There is much to commend in the idea being floated by Utah Rep. Carl Wimmer, R-Herriman, that the state ought to opt out of whatever health plan Congress and the Obama administration put together in Washington. Utah lawmakers have been busy at work, putting together their own version of health-care reform tailored to Utah's specific needs. Even if former Gov. Jon Huntsman Jr. has been getting a lion's share of national attention and credit for this, it truly is a cooperative effort.
Members of Congress are not endowed with any special skills or gifts that make them more qualified to do this than Utah's politicians. In fact, they are being tugged and pulled by a variety of special interests that may not hold as much sway in Utah. And besides, all but three members of the House and two of the Senate have no idea what Utahns want or need.
And yet we worry a bit about the wording of a proposed constitutional amendment Wimmer plans to present to the 2010 Legislature.

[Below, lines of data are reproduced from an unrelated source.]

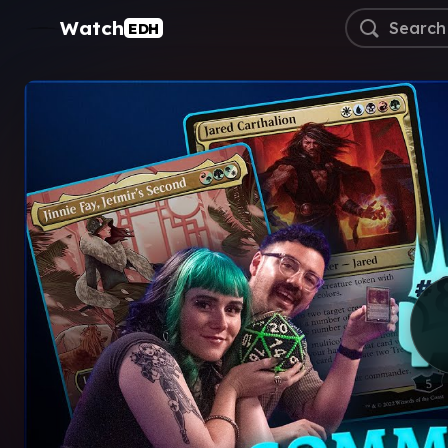
Watch
EDH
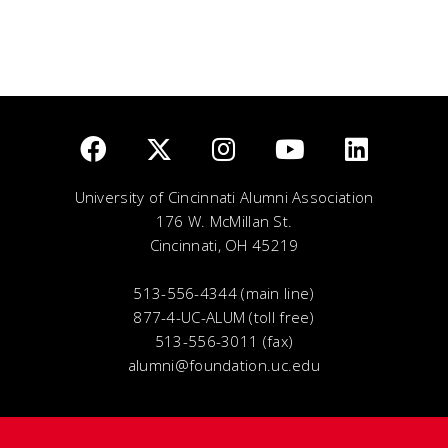
University of Cincinnati Alumni Association
176 W. McMillan St.
Cincinnati, OH 45219
513-556-4344 (main line)
877-4-UC-ALUM (toll free)
513-556-3011 (fax)
alumni@foundation.uc.edu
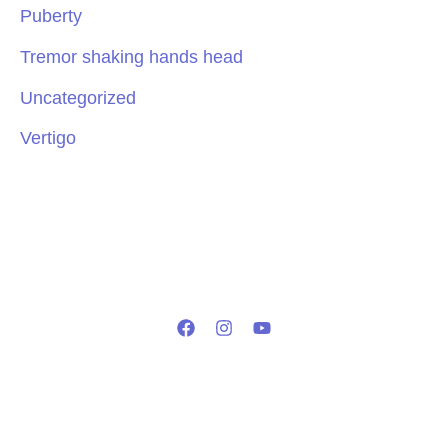
Puberty
Tremor shaking hands head
Uncategorized
Vertigo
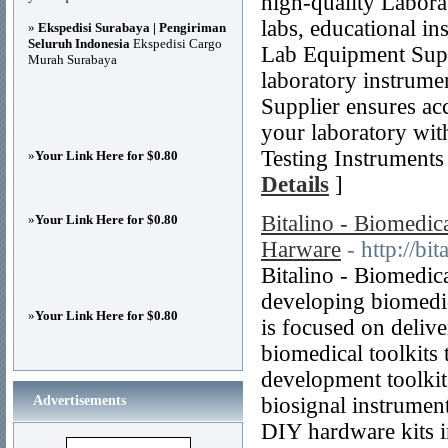
high-quality Labora
labs, educational ins
»
Ekspedisi Surabaya | Pengiriman
Seluruh Indonesia
Ekspedisi Cargo
Lab Equipment Suppl
Murah Surabaya
laboratory instrum
Supplier ensures ac
your laboratory wit
Testing Instruments
»
Your Link Here for $0.80
Details
]
Bitalino - Biomedi
»
Your Link Here for $0.80
Harware
- http://bi
Bitalino - Biomedic
developing biomedic
»
Your Link Here for $0.80
is focused on deliv
biomedical toolkits
development toolkit
Advertisements
biosignal instrumen
DIY hardware kits i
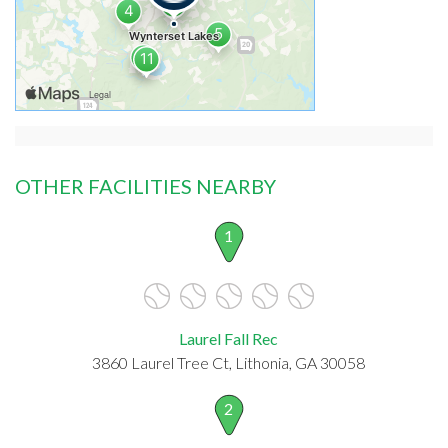
OTHER FACILITIES NEARBY
1
Laurel Fall Rec
3860 Laurel Tree Ct, Lithonia, GA 30058
2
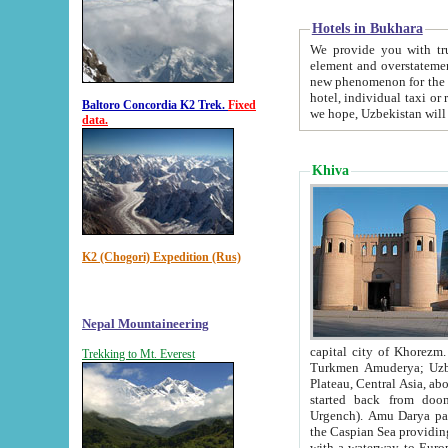
Hotels in Bukhara
We provide you with truthful in
element and overstatements. Most of the hotels in B
new phenomenon for the young country. In the Soviet times it was impossible even to dream about private
hotel, individual taxi or restaurant.
Baltoro Concordia K2 Trek.
Fixed
we hope, Uzbekistan will 
data.
Khiva
K2 (Chogori) Expedition (Rus)
Nepal Mountaineering
capital city of Khorezm. Historians tell, it was hap
Trekking to Mt. Everest
Turkmen Amuderya; Uzbek Amudaryo; Tajik Dar'yoi Amu - large river originating in th
Plateau,
Central Asia, about 2495 km (about 1550 mi) in length) had
started back from doomed former capital city Gurg
Urgench). Amu Darya passed through 
the Caspian Sea providing th
with a waterway to Europ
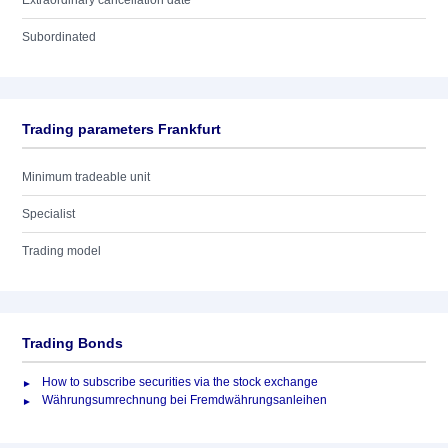
Extraordinary cancellation date
Subordinated
Trading parameters Frankfurt
Minimum tradeable unit
Specialist
Trading model
Trading Bonds
How to subscribe securities via the stock exchange
Währungsumrechnung bei Fremdwährungsanleihen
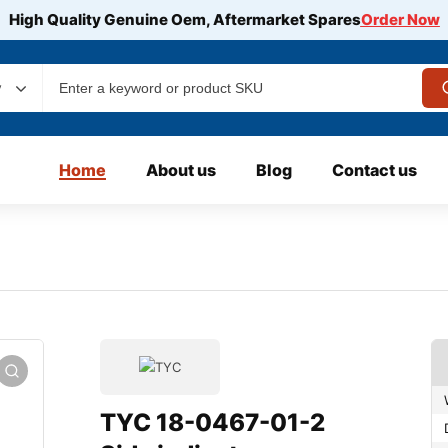
High Quality Genuine Oem, Aftermarket Spares
Order Now
y
Home
About us
Blog
Contact us
TYC 18-0467-01-2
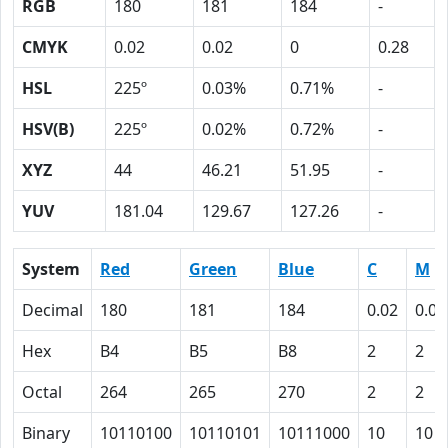
RGB
180
181
184
-
CMYK
0.02
0.02
0
0.28
HSL
225º
0.03%
0.71%
-
HSV(B)
225º
0.02%
0.72%
-
XYZ
44
46.21
51.95
-
YUV
181.04
129.67
127.26
-
System
Red
Green
Blue
C
M
Decimal
180
181
184
0.02
0.02
Hex
B4
B5
B8
2
2
Octal
264
265
270
2
2
Binary
10110100
10110101
10111000
10
10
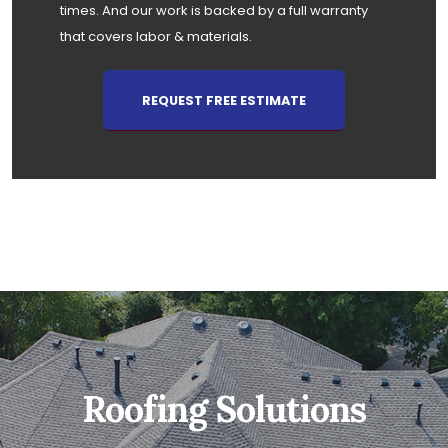
times. And our work is backed by a full warranty
that covers labor & materials.
REQUEST FREE ESTIMATE
Roofing Solutions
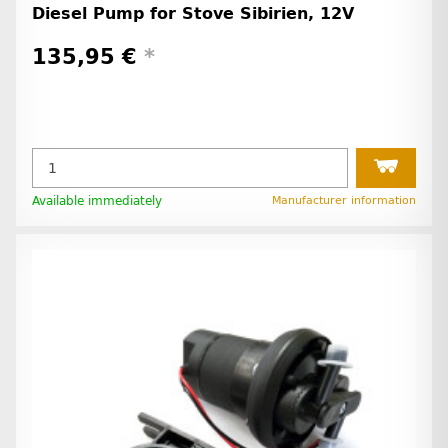
Diesel Pump for Stove Sibirien, 12V
135,95 €
*
Available immediately
Manufacturer information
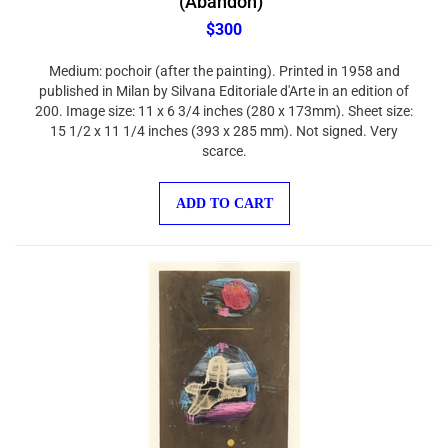
$300
Medium: pochoir (after the painting). Printed in 1958 and
published in Milan by Silvana Editoriale d'Arte in an edition of
200. Image size: 11 x 6 3/4 inches (280 x 173mm). Sheet size:
15 1/2 x 11 1/4 inches (393 x 285 mm). Not signed. Very
scarce.
ADD TO CART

Wimmer's idea, widely reported by news outlets recently, is to amend the state constitution so people in Utah cannot be forced by the federal government into buying health insurance, and that small businesses also won't be forced to provide insurance for their employees. That wording has us concerned because Utah itself may want to require exactly that. Even in Utah, health-care costs are being driven in part by a growing uninsured population that pushes costs onto everyone else. The state, after all, requires all Utahns to purchase automobile insurance for the very reason that it protects people against higher costs. Requiring health insurance is at least worthy of serious discussion.
And while prohibiting Washington from requiring Utahns to be insured does not prohibit the state from doing the same thing, it does indicate that Utahns don't approve of such methods. A better idea would be to simply prohibit Washington from forcing health reforms on people here.
Utah isn't the only state considering such an amendment. Arizonans already are assured a vote on the matter in 2010.
Utah may well find itself at a disadvantage if it tries to break away from federal health-care reform. It may miss out on federal money. It may face lawsuits and other challenges. These certainly would have to be measured against any advantages. Holding out on principle is one thing, but the well-being of Utahns needs to be the primary concern.
However, a concerted effort by several states would be enough to press the point and force Washington to back away. Utah already is working hard on reform. That hard work should not be summarily pushed aside by people elected in other states.